Texto proporcionado.
+ + + + +
El último vuelvo del ÁGUILA Azteca

No existen los finales felices. Hay historias cuyo epílogo está dotado de la melancolía propia de lo que nunca volverá a ser. Cuauhtémoc Blanco Bravo lo sabe. Su última batalla al frente del pelotón azulcrema lo condenó a una derrota que, sin embargo, desbordó el orgullo y la prosapia del último gran ídolo del futbol mexicano.

La final del Apertura 2007 enfrentó a América y Pachuca. Pero más que un título, lo que alentaba a las Águilas era la inevitable partida de El Divo de Tepito. El destino del capitán americanista apuntaba al futbol de los Estados Unidos. Chicago esperaba con los brazos abiertos al hijo prodigo que creció inventando regates en las canchas del Barrio Bravo.

Pachuca llegaba como campeón de la Concacaf tras superar a Chivas en penales. Además, un semestre antes, había conquistado la máxima gloria internacional para un club mexicano, cuando venció a Colo-Colo y se hizo con la Copa Sudamericana. América, con Luis Fernando Tena al mando, eliminó al Guadalajara en semifinales, tomando revancha del torneo anterior, en el que los rojiblancos los echaron en la misma instancia para luego campeonar. En aquella final la supremacía estaba más en juego que nunca.

El partido de ida terminó con un amargo 2-1 para el América. La despedida de Cuauhtémoc de su templo se vio arruinada por un doblete de Juan Carlos Cacho. En medio de una noche lluviosa, la partida del icono americanista por excelencia no se correspondió con las grandilocuentes expectativas. Un penal cuestionable sirvió para que el 10 marcara desde los once pasos ante la figura de Miguel Calero. Así, el equipo de Coapa debería meterse a la cancha del Miguel Hidalgo para apelar a su épica de equipo grande.
+ + + + +
Registros incluidos en un conjunto de datos.
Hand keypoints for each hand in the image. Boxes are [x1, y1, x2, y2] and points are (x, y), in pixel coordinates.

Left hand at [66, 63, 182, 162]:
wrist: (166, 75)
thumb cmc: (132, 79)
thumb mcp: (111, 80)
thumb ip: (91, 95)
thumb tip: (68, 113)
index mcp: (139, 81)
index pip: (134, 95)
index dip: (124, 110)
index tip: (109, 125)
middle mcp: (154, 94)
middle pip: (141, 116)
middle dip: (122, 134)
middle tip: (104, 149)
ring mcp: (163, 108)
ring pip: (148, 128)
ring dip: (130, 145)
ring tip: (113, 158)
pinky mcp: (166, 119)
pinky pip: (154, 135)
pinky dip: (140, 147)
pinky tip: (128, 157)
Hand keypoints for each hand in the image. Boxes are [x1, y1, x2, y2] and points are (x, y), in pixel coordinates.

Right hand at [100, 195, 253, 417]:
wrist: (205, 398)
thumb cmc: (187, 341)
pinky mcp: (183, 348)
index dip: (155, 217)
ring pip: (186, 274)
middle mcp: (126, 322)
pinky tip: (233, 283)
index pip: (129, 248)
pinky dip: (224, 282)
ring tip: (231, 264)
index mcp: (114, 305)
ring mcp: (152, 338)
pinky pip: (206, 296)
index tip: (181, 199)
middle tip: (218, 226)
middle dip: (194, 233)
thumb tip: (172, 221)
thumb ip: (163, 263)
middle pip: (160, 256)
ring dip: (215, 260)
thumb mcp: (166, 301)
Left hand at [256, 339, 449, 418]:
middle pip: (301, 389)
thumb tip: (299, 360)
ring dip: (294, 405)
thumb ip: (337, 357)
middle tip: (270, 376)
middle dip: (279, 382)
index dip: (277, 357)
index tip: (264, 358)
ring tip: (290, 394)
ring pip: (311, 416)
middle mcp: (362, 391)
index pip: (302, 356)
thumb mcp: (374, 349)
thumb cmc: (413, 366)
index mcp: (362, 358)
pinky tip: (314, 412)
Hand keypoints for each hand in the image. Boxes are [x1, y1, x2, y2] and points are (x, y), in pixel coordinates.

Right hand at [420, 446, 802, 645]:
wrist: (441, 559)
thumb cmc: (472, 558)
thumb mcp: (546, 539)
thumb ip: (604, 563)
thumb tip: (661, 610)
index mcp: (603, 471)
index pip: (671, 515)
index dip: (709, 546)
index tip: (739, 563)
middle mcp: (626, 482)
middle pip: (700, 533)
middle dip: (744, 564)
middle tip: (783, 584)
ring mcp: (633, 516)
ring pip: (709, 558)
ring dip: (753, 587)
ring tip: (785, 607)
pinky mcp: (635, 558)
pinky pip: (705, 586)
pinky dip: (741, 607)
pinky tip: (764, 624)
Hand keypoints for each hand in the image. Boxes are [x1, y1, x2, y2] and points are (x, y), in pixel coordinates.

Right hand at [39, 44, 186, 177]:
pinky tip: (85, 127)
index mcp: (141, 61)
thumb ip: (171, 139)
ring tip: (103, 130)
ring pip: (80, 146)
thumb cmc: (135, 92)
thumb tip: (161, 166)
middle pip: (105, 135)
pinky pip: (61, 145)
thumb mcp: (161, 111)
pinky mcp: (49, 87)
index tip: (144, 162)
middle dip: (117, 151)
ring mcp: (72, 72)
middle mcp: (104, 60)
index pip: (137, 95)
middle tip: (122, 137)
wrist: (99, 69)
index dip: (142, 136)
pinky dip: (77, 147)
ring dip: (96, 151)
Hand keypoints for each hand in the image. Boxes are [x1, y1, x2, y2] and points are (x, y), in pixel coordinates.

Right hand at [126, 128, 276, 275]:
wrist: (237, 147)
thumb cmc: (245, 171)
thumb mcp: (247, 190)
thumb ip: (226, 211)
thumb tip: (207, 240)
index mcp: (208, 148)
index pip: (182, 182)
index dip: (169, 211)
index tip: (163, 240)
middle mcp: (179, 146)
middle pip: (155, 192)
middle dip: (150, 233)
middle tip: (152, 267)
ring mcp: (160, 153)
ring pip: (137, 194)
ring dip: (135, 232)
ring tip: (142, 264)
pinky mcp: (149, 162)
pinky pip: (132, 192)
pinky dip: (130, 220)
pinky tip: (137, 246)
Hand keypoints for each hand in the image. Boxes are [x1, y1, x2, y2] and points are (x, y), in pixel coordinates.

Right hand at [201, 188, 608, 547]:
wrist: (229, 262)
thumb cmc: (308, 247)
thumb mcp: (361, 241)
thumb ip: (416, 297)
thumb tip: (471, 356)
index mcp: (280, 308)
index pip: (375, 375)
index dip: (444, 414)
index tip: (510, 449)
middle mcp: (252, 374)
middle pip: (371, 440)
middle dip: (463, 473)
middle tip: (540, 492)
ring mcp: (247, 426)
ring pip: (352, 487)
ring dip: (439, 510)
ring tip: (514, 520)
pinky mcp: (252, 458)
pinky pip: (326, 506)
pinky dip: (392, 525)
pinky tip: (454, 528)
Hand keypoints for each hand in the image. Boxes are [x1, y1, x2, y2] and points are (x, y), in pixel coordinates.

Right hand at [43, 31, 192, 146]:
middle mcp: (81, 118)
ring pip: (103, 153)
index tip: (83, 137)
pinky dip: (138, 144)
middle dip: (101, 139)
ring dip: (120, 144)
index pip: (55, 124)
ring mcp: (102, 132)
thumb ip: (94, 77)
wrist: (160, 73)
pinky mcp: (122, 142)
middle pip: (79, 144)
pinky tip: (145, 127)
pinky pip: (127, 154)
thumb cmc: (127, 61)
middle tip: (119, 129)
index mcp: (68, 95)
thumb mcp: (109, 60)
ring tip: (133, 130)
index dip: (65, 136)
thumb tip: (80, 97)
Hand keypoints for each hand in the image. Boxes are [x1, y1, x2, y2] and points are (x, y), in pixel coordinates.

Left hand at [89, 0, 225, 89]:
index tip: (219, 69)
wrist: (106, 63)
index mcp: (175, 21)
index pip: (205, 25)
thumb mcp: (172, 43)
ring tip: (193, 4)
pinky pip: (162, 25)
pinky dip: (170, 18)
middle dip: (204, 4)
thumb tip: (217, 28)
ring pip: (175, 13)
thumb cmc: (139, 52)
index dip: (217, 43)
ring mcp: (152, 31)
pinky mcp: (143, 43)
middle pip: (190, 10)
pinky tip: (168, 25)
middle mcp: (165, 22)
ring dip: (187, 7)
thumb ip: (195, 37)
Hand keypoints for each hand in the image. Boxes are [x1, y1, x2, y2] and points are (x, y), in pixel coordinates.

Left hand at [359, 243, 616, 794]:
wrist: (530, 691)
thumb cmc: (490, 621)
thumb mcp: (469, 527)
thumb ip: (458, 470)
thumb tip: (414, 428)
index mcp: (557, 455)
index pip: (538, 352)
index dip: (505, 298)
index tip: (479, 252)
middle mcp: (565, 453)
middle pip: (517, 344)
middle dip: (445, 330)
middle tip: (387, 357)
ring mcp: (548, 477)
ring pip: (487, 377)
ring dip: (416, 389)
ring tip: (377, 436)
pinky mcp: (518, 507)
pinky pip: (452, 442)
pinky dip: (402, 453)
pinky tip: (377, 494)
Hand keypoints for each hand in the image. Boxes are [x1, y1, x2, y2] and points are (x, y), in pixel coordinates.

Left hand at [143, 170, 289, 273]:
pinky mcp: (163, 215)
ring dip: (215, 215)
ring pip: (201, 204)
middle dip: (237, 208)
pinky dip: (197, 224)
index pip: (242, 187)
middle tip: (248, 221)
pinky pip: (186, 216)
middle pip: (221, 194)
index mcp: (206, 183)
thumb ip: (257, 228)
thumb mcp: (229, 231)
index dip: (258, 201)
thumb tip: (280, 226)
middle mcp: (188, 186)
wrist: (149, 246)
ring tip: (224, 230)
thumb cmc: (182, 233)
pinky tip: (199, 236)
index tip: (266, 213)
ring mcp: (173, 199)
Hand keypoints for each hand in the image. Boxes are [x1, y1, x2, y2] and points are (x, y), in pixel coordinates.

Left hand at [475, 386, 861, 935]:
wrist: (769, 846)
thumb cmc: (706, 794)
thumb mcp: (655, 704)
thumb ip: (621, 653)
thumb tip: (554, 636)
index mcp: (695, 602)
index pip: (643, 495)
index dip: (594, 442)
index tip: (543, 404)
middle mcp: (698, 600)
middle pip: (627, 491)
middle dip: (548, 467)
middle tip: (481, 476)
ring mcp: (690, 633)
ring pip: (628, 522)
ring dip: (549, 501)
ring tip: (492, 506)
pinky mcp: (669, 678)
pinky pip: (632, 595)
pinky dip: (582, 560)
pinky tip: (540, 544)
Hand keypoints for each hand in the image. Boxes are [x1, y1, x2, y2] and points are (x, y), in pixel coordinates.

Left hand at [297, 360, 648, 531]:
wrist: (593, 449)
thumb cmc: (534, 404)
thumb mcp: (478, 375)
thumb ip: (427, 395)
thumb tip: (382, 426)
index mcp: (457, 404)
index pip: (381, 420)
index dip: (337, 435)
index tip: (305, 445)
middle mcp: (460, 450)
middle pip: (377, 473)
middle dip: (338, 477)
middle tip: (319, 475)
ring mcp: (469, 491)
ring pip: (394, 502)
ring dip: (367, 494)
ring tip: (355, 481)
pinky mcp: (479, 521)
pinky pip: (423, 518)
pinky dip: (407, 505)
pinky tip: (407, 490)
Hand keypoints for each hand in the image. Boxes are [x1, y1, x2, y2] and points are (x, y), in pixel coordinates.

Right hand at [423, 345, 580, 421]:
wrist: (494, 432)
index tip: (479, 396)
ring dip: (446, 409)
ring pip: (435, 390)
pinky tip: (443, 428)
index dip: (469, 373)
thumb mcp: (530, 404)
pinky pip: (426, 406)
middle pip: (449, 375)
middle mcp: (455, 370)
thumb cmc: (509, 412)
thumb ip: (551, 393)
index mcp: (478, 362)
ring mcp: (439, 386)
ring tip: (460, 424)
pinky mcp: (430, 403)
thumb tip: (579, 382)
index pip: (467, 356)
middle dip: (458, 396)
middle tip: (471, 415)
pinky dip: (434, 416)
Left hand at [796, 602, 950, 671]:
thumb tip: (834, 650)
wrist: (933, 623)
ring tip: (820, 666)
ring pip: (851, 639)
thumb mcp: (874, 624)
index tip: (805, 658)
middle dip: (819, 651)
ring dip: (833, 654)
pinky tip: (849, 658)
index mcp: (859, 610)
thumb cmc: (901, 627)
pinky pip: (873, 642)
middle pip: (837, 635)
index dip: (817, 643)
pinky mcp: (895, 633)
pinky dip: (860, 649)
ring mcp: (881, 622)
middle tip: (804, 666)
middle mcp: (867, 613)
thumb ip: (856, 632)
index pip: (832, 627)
+ + + + +
Por hacer.
(1) En la crónica sobre la final del Apertura 2007, ¿qué arruinó la despedida de Cuauhtémoc de su templo?
(2) ¿Qué personas se mencionan por su nombre en la crónica sobre la final del Apertura 2007?

Soluciones abajo.
(1) La arruinó un doblete de Juan Carlos Cacho en el partido de ida, jugado en una noche lluviosa.

(2)
- Cuauhtémoc Blanco Bravo
- Luis Fernando Tena
- Juan Carlos Cacho
- Miguel Calero